From its discovery in the fourth millennium BCE, silk production was a guarded Chinese secret for thousands of years. Now, researchers from Tufts University have engineered silk fibers to develop materials that can be programmed to respond to their environment.
“In nature, there is a strong interplay between a material’s form and function,” Fiorenzo Omenetto, the senior researcher on the project, told Digital Trends. Due to their particular structures, many biological materials carry qualities like strength, water resistance, and the ability to cool down quickly.
“Structural proteins are the building blocks of nature,” Omenetto said. “Silk, in particular, possesses compelling properties,” including its durability and biocompatibility.

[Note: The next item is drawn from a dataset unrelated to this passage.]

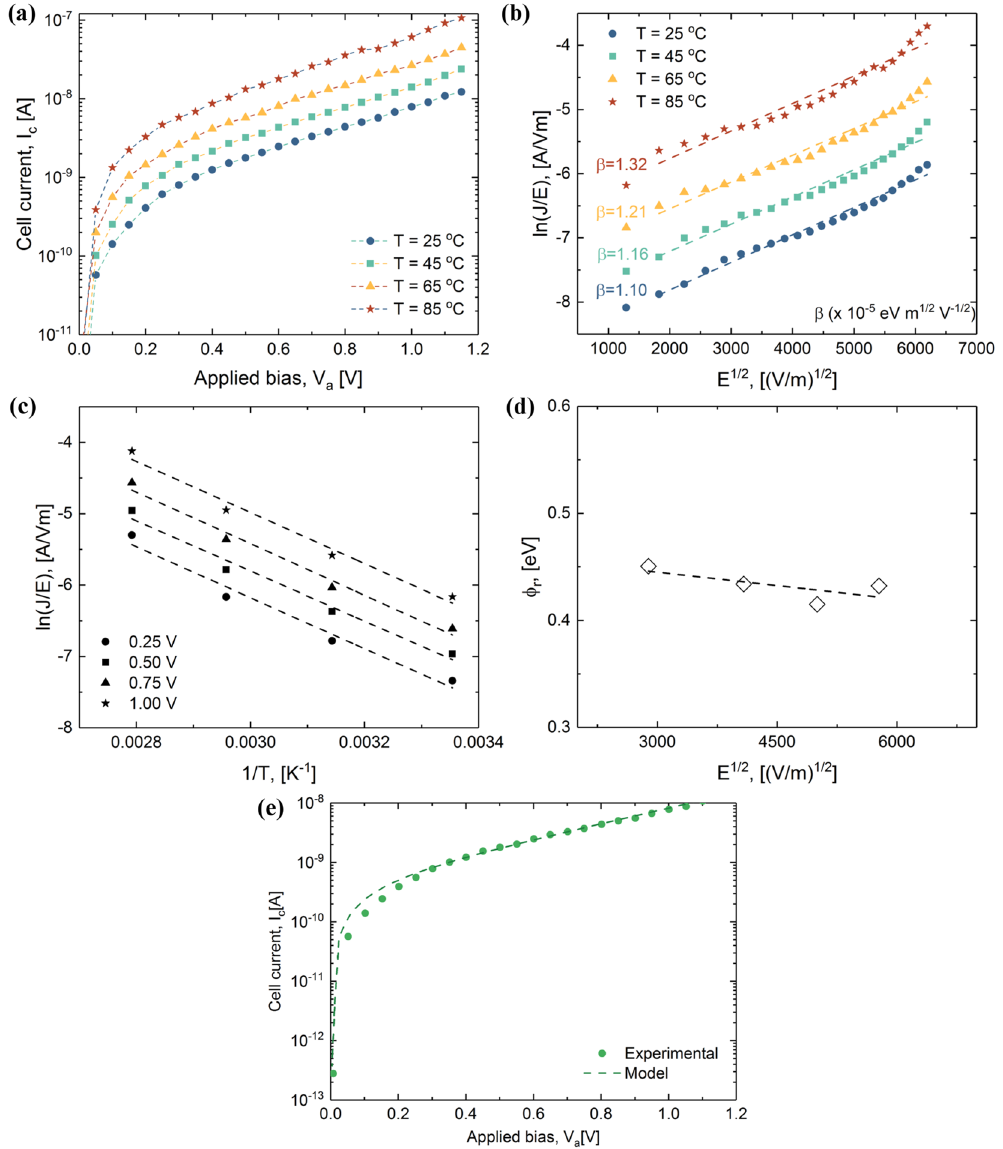
Figure 4. Sub-threshold conduction in GeTe 6 . ( a ): I–V characteristics at four different temperatures, namely 25 °C, 45 °C, 65 °C and 85 °C. ( b ): Poole-Frenkel plot of the sub-threshold current for the temperature ranging from 25 °C to 85 °C. ( c ): Trap depth reduction at various values of the electric field ( d ): Trap depth extraction when no field is applied determined by linear extrapolation ( e ): Modelling of the sub-threshold conduction using Poole-Frenkel model at 25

Meanwhile, the structure of fibroin enabled the engineers to form it into three-dimensional objects that can sense and respond to the environment, such as surgical pins that change colors when they’re about to break and screws that can be heated with infrared light.
To develop these materials, the engineers began with silk cocoons and dissolved the silk fibers in a solution to create water suspensions of proteins, which were then re-assembled in solid block forms. “We usually experience silk as a fibrillar material,” Omenetto said, “but this format comes from the spinning process to which the protein undergoes in the spinneret of caterpillars and spiders.
“The new format of silk described in the study opens the door to the fabrication of high performing plastic-like materials made of silk fibroin,” he added.
Omenetto and his team need to conduct more research to refine their material but they think it could one day be used to support orthopedic devices that can release medicines or mechanical parts that can sense and convey material failures.
A paper describing their work was published online this week in the journal Proceedings of the National Academy of Sciences.